Je crois qu’il y a cette idée de pureté du sang, comme quoi l’Irlande appartient aux Irlandais. Mais comment savoir si on est vraiment Irlandais ? Beaucoup de gens nés et élevés en Irlande sont probablement d’origine britannique ou d’une autre nationalité blanche… Si on fait un test ADN, on se rend compte que certains Irlandais, malgré leur nom de famille et leurs origines irlandaises, ne sont pas entièrement Irlandais. C’est ce qui explique cette idée que toute l’île appartient aux Irlandais…
Il n’existe probablement pas de « personne irlandaise » à proprement parler , mais biologiquement parlant, car beaucoup d’entre vous ont un mélange de plusieurs gènes différents dans leur sang.
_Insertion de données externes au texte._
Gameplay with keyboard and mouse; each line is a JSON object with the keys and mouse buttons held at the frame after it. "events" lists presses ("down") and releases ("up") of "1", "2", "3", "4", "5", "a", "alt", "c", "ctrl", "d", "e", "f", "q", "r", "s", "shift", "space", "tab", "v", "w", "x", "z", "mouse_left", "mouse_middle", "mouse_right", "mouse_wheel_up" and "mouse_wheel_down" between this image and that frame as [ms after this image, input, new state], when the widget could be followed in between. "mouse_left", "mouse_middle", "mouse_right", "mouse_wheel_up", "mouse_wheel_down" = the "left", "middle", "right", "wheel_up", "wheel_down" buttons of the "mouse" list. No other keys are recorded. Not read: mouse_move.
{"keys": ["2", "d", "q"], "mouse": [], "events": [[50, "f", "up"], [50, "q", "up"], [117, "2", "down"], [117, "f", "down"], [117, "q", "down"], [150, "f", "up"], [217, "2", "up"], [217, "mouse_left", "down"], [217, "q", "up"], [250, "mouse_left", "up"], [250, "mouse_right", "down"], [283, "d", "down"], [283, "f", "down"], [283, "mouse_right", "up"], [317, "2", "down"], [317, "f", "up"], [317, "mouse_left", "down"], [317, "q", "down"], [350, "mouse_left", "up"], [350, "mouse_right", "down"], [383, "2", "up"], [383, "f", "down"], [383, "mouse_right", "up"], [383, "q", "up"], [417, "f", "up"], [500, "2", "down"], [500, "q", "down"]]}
"No such thing as Irish people," says African migrant squatting in Ireland pic.twitter.com/nAwqKg0hoT
— Armageddon Prose (@ArmageddonProse) January 20, 2026
Et voici encore une autre forme de diversité venue du continent africain – le flot de ces vidéos de propagande qui urinent au visage du peuple irlandais, comme pour le défier d’agir, est infini – déclarant avec jubilation que « les Blancs sont en voie d’extinction » dans la « nouvelle Irlande » tandis que des bâtards comme lui s’affairent à « prendre le pouvoir » :
C’est la nouvelle Irlande . Une Irlande nouvelle, riche de diversités, multiculturelle : Philippins, Espagnols, Africains, métis. J’ai rencontré une fille aujourd’hui et je lui ai demandé : « D’où viens-tu ? » Elle m’a répondu : « Ma mère est chinoise et mon père africain. » Je me suis dit : « Waouh ! L’Irlande est unique maintenant, nous sommes tous métis . » Parce que j’imagine que dans dix ans, on verra des Barack Obama, des Beyoncé et toutes sortes de personnes métisses. Alors, les Blancs disparaissent d’ici, et nous prenons le relais .
*Considérons, outre la joie génocidaire, la profonde inversion de la réalité que recèle la phrase : « L’Irlande est unique maintenant. »
L’Irlande était unique en ce sens que, contrairement à toute autre nation au monde, elle était peuplée d’Irlandais. Aujourd’hui, elle n’a plus rien d’unique : c’est l’ONU, une colonie communiste homophobe et mondialisée de l’Atlantique Nord.
"The whites are going extinct" in Ireland and "we're taking over," exuberant African migrant explains pic.twitter.com/cLxTdSVNip
— Armageddon Prose (@ArmageddonProse) January 20, 2026
Que faire de ces personnes et de leurs complices ?
L’ONU et l’UE ne vont certainement pas mettre fin de leur propre initiative aux bombardements de migrants, et les migrants qui ont été conditionnés à une hostilité maximale envers les Blancs ne vont pas développer spontanément la moindre retenue ou le moindre respect pour les populations autochtones de leur pays d’adoption.
Il me semble donc que la seule solution pour les Irlandais à ce stade est d’infliger des conséquences extrêmes et impitoyables aux migrants eux-mêmes, mais surtout aux « dirigeants » de leur propre pays et à Bruxelles qui ont orchestré cette catastrophe.
Il est impossible de les raisonner et, de toute évidence, ils ne possèdent aucun sens moral ni aucune empathie auxquels on puisse faire appel ; le seul frein possible à leur projet est de leur faire craindre le juste châtiment de leur trahison.